Após esses palestrantes, Verônica Cristina de Oliveira–representando a Subsecretaria Municipal de Infraestrutura e Habitação–compartilhou algumas palavras sobre a atual situação de moradia no Rio de Janeiro. O discurso de Verônica girou principalmente em torno de esclarecer o propósito do “reassentamento”. Ela observou que o processo de reassentamento procura conservar estruturas organizacionais preexistentes dentro das comunidades e que o processo é realizado de forma participativa. Além disso, Verônica afirmou que as famílias só serão reassentadas quando forem impactadas por condições específicas, como o risco ambiental. Ela argumentou que o processo é transparente e que, por meio do reassentamento, a prefeitura busca reassentar as famílias perto de sua comunidade original, em vez de deslocá-las para áreas precárias.
Após o discurso de Verônica, moradores de várias favelas foram convidados a expressar suas preocupações e demandas. Marcello Deodoro, da Indiana, na Zona Norte, expressou fortes críticas às autoridades da prefeitura, especificamente ao Prefeito Marcelo Crivella, afirmando que muitos moradores de sua comunidade ainda carecem de serviços básicos e lutam para cobrir o aumento do custo da moradia. Antônio Cardoso, de Rio das Pedras, na Zona Oeste, cuja comunidade obteve uma grande vitória na luta contra as remoções no final de 2017, destacou os custos emocionais e psicológicos das remoções.
Edivalma “Di” Souza da Cunha, representando as comunidades de Maracajás e Rádio Sonda na Zona Norte, observou que as duas pequenas comunidades são extremamente vulneráveis diante da ameaça de remoção. É difícil para os defensores públicos apoiarem os moradores em seus momentos de necessidade devido aos regulamentos rígidos de entrada na base da Força Aérea, que restringe o acesso a essas comunidades. Ana Frimerman, de Araçatiba, na Zona Oeste, observou que sua comunidade entrou em contato com a prefeitura para apoiar sua batalha contra a remoção pelas autoridades federais, mas a prefeitura não conseguiu facilitar e nem tomou medidas para apoiar o caso. Outro morador enfatizou a indignação dos moradores de favelas que carecem de segurança da posse da terra: “Como é possível que não possamos ser os donos de nossas próprias casas, mas os estrangeiros?…Sim, eles são. Que indignação!”
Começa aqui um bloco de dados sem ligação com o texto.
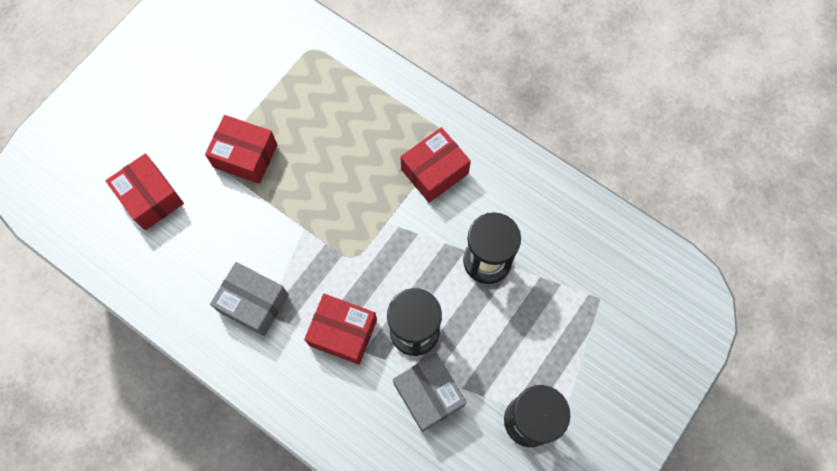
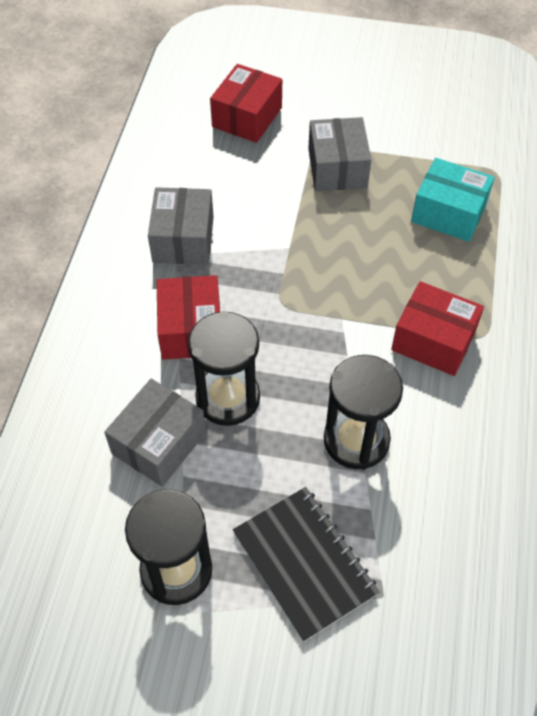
camera: 65 degrees right, 15 degrees down
red box [205,115,277,184] -> grey box [308,117,371,191]
none -> black notebook [233,487,380,642]
none -> turquoise box [411,158,495,242]

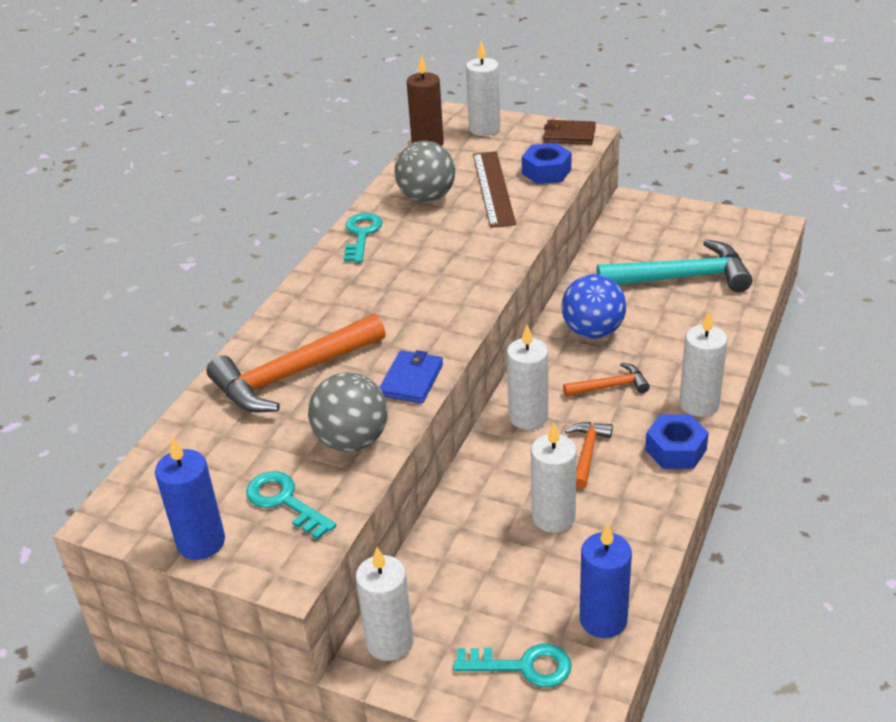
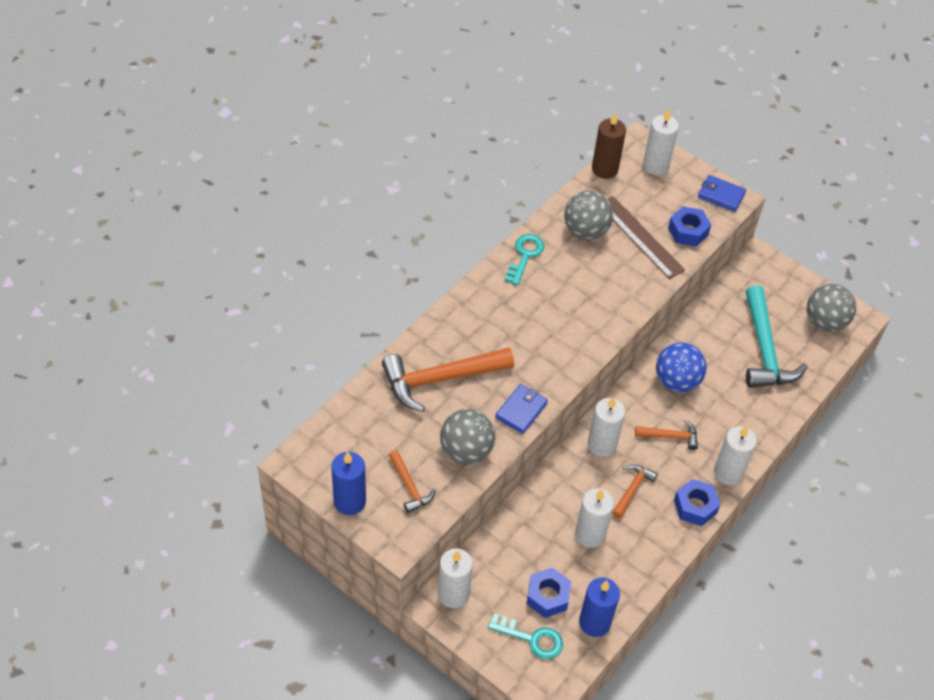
camera: 10 degrees right, 15 degrees up
turquoise key [246,471,336,540] -> orange hammer [389,450,436,513]
brown ruler [473,151,516,228] -> brown ruler turned 45 degrees counterclockwise [608,196,685,279]
brown wallet [543,120,596,145] -> blue wallet [698,175,746,212]
turquoise hammer [597,239,752,292] -> turquoise hammer turned 75 degrees clockwise [746,286,808,388]
none -> blue nut [526,568,571,618]
none -> grey ball [807,284,856,332]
Após ouvir cada representante das comunidades falar, Verônica respondeu, defendendo o processo de reassentamento da prefeitura. Ela pontuou: “Quando falo sobre intervenção, não estou falando de intervenção com remoção, mas de intervenção com urbanização”. Verônica continuou: “É importante pensar no reassentamento como um potencial para a urbanização local, não é uma questão de remoção ou reassentamento”. Ela afirmou que existem processos em andamento para as comunidades se engajarem de maneira participativa durante o processo de reassentamento.
Fechando o debate, outros oradores enfatizaram que a prefeitura até hoje não conseguiu dialogar com as comunidades que estão sofrendo ou que estão sendo ameaçadas de remoção, e que as promessas às comunidades não foram cumpridas. Mobilizando-se por meio da Frente Parlamentar Contra Remoções, moradores de favelas de todo o Rio esperam que a prefeitura abra espaços de diálogos para abordar essas preocupações e garantir coletivamente o direito à moradia.